* Supplied passage
start

Ulster-Scots literature of the Home Rule period constantly underlines the central importance of the Presbyterian Church in the construction and consolidation of the Ulster-Scots community.
This is true whether the history is produced in Ulster or by members of the Ulster-Scots diaspora in America. Thus, the American Charles A. Hanna, author of the two-volume, The Scotch-Irish or The Scot in North Britain, North Ireland and North America, published in New York in 1902, states categorically that the history of the Ulster Scots cannot be separated from the history of Presbyterianism in Ulster. Indeed, it is the religious factor – what he refers to as “the stern Calvinism” of the people - that he identifies as the key factor in allowing them to maintain a separate sense of identity since the beginning of the 17th century.
Hanna does not hesitate to tie his history in to the contemporary political situation on the ground in Ireland. We see this when he refers to how the descendants of the initial Scottish and English planters still wish, i.e. at the beginning of the 20th century, “to remain united with the countries from which their people sprang.” This is an obvious allusion to the Home Rule crisis. The picture he is giving is therefore one in which the past continues to influence, indeed, to determine the present.
“The north of Ireland is now very much what the first half of the seventeenth century made it. North Down and Antrim, with the great town of Belfast, are English and Scottish now as they then became, and desire to remain united with the countries from which their people sprang […] In many parts of Ireland which were at one time and another colonized with English, the colonists became absorbed in the native population; but in Ulster, where the Scottish blood is strong, this union has not taken place […] It is perhaps the stern Calvinism of these Scots, which still survives, that has prevented the colony from mixing with the surrounding people, and being absorbed by them […] The history of the Presbyterian Church is therefore an important part of the story of the Scot in Ulster; in fact, for many years the history of Ulster, as far as it has a separate history, is chiefly ecclesiastical. It must be so; for this is a story of Scotsmen and of the first half of the seventeenth century, and at that time the history of Scotland is the history of the Scottish Church.” (Hanna, Vol. I, pp. 504-505)

end

* What to do
- 1) Reproduce part of the Ulster-Scots passage word for word, beginning at the words "Ulster-Scots literature of" and ending after "the Ulster-Scots community.".
- 2) Carry the Ulster-Scots passage forward from its final sentence.
The lines are not needed.

* Information shown
start

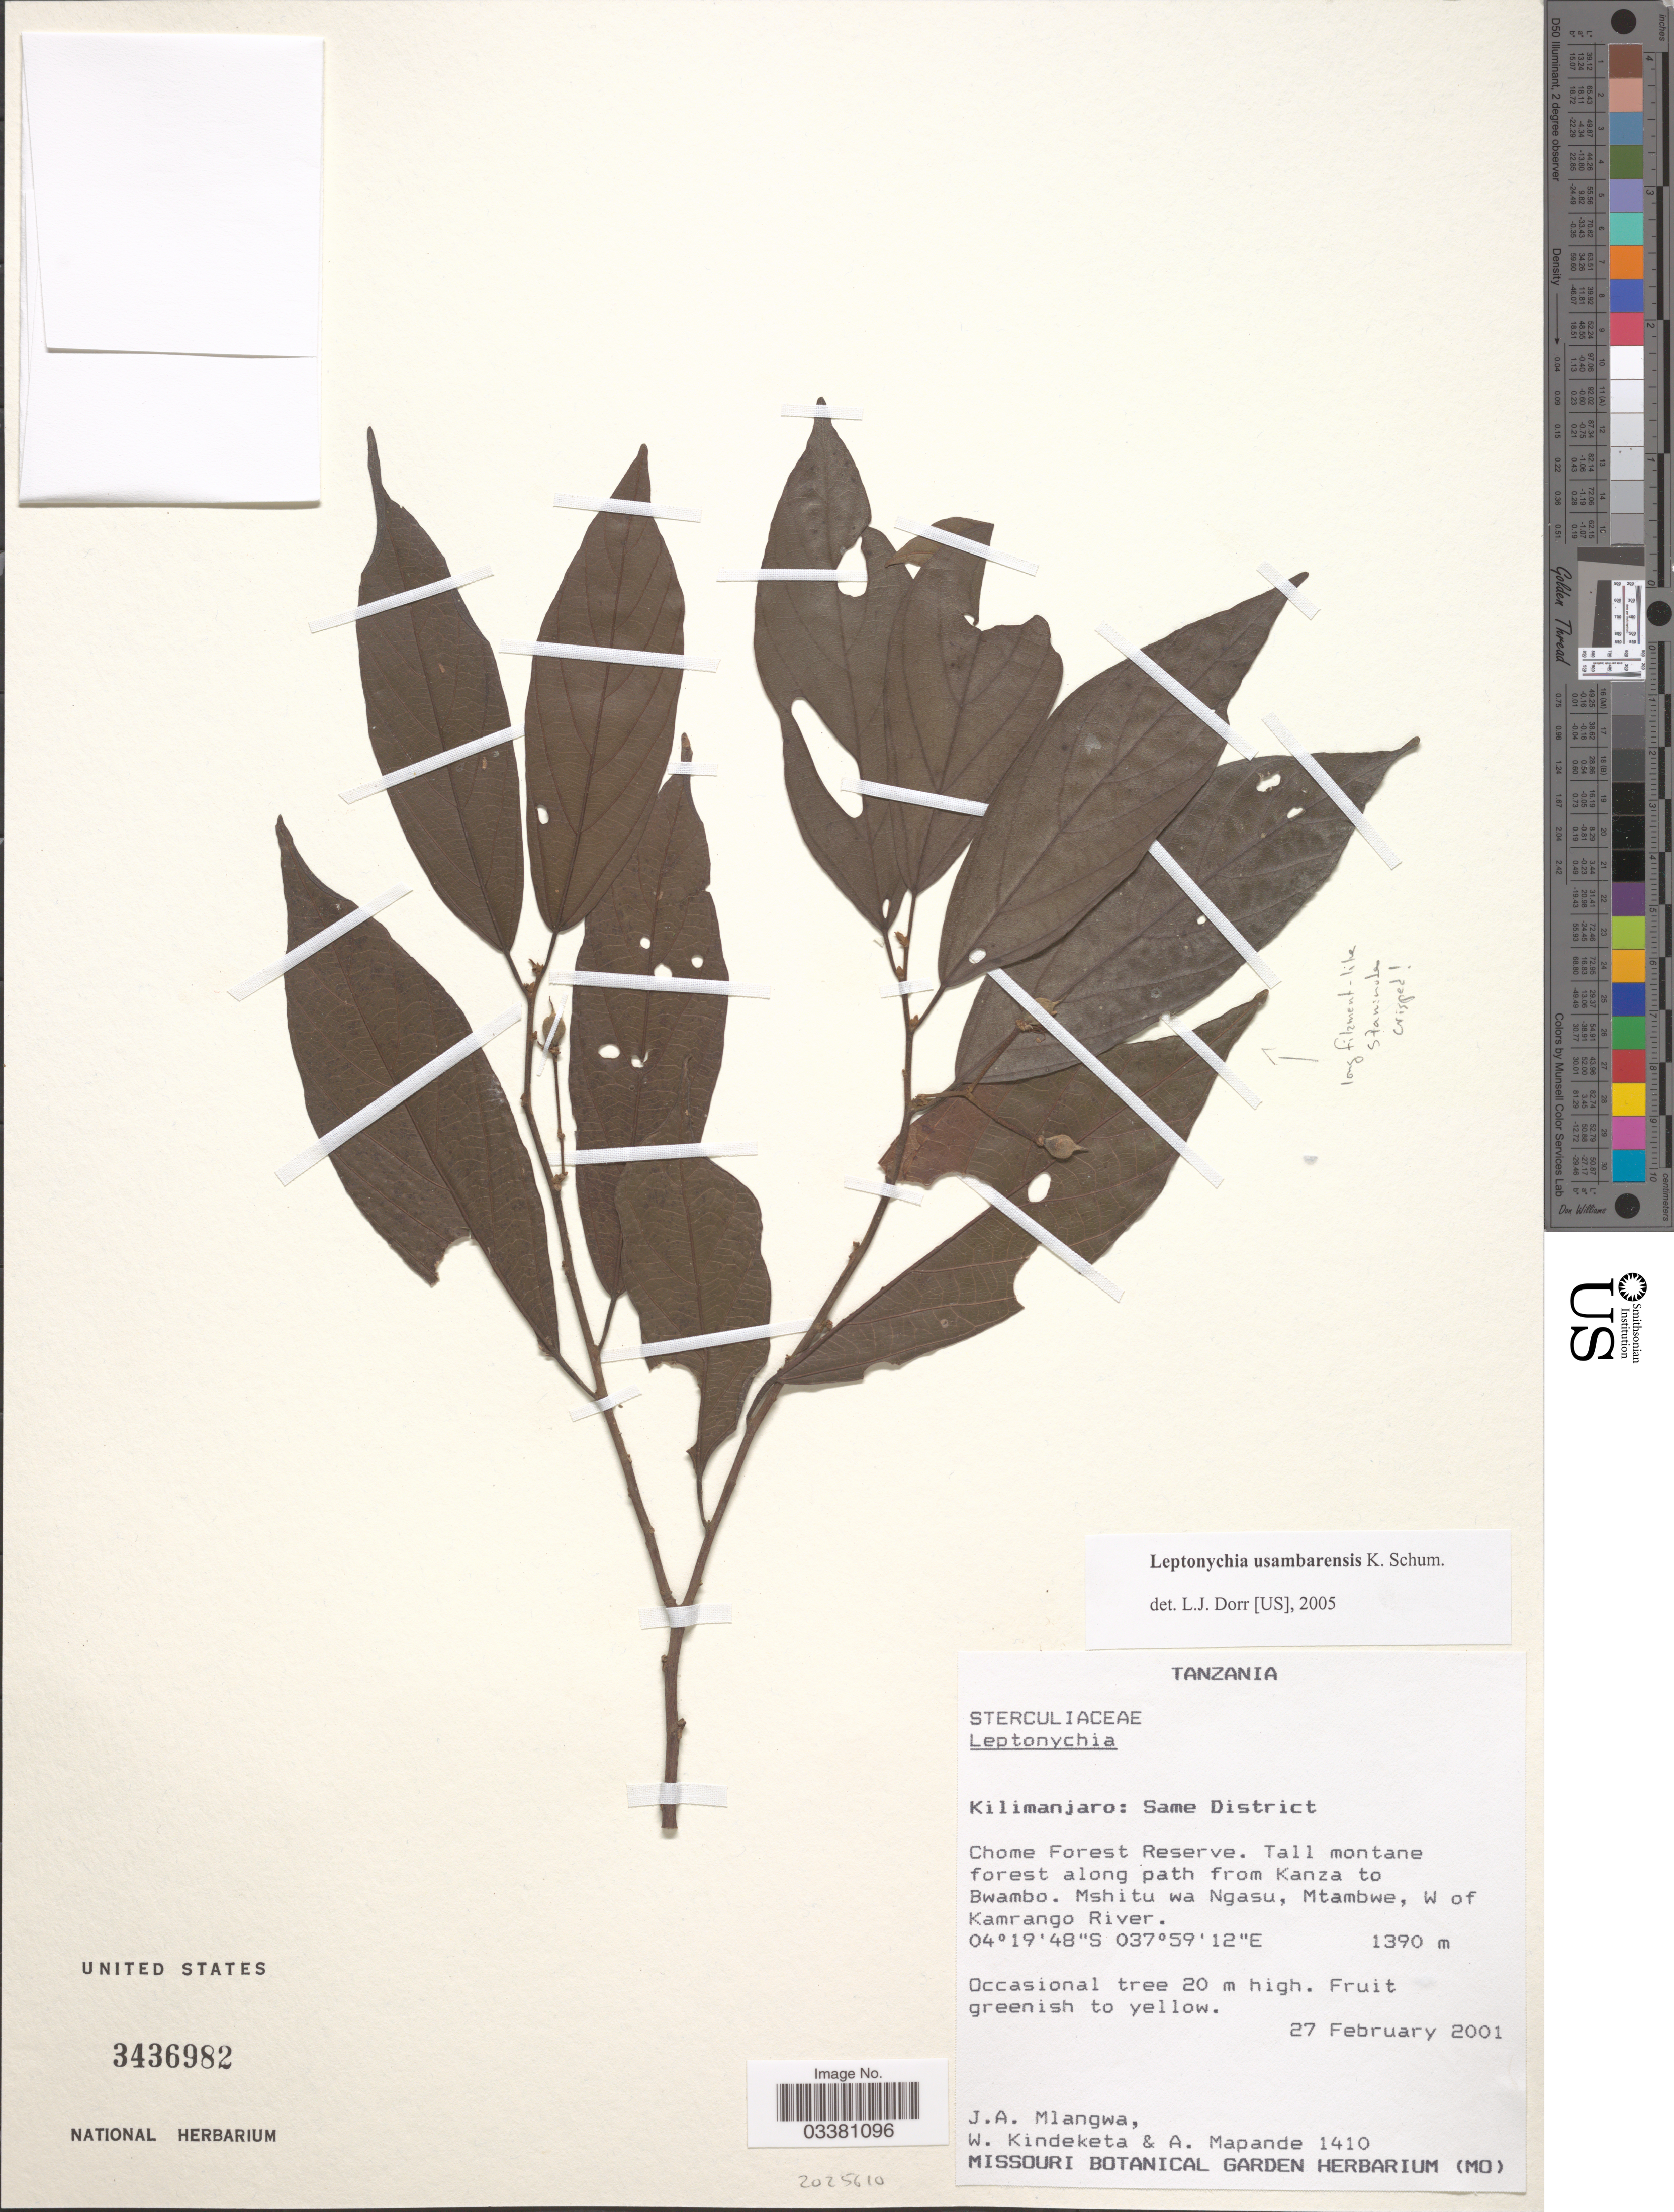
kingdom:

end

* Results of the tasks
- 1)
Ulster-Scots literature of the Home Rule period constantly underlines the central importance of the Presbyterian Church in the construction and consolidation of the Ulster-Scots community.

- 2)
Throughout the literature, authors underline the idea of a special bond uniting the Ulster-Scots community to the Presbyterian Church. This may not be that surprising, given how much of the history of the Ulster Scot was produced by Presbyterian ministers. However, the importance of the link is recognised well beyond the circles of the church historians.
Referring to a period in the 1630s when Presbyterian ministers in Ulster were being persecuted by the Anglican bishops in Dublin who were trying to make them conform to the rites of the Church of Ireland, John Stevenson, the author of Two Centuries of Life in County Down 1600-1800 (1920), reminds his readers of the lengths to which members of the congregations were prepared to go in order to maintain their ties to their chosen ministers:
“A bishop might silence their ministers, but could not turn the hearts of the people from their principles, nor quench the love they held for their persecuted guides.The ejected ministers remained for a time in their parishes, and by private conversation and meetings of small numbers in convenient places, endeavoured unobtrusively to carry on their work.
How true the people, in the main, were to their deposed [ministers], is evidenced by the fact that, when Livingstone [a well-know Presbyterian minister] accepted a call to Stranraer, some of his hearers followed and settled there; and twice a year a large company in one case five hundred persons travelled to Donaghadee, and braved the risks and annoyances of a stormy passage in the small boats of the time, in order that they might attend the Communion service presided over by their loved minister. On one day he baptised twenty-eight children brought from the scene of his labours in Down.” (Stevenson, pp. 133-134).
Although they have no problem recognising the enormous contribution of the early Ulster-Scots settlers to the prosperity of the areas in which they settle, some of the historians, especially those whose focus is the Presbyterian Church in Ireland, refer to what they see as the immorality of some of the first settlers and their distance from the Church. Rev. Reid, for example, in the first volume of his History of the Presbyterian Church in Ireland, quotes an earlier manuscript source from Rev. Stewart that paints a surprisingly negative picture of some of the early settlers.
Stewart suggests that a “great number” of the settlers who came to Ulster at the time of the Plantation were trying to get away from an awkward situation, such as debt or legal proceedings, at home. They were drawn to Ulster specifically “to be without fear of man's justice.” Given the risks involved in settling in such a hostile environment, it is hardly surprising that the Plantation project should have attracted a broad range of people.
According to Reid, Stewart’s depiction of a “godless” frontier society may be slightly exaggerated - “a little overcharged.”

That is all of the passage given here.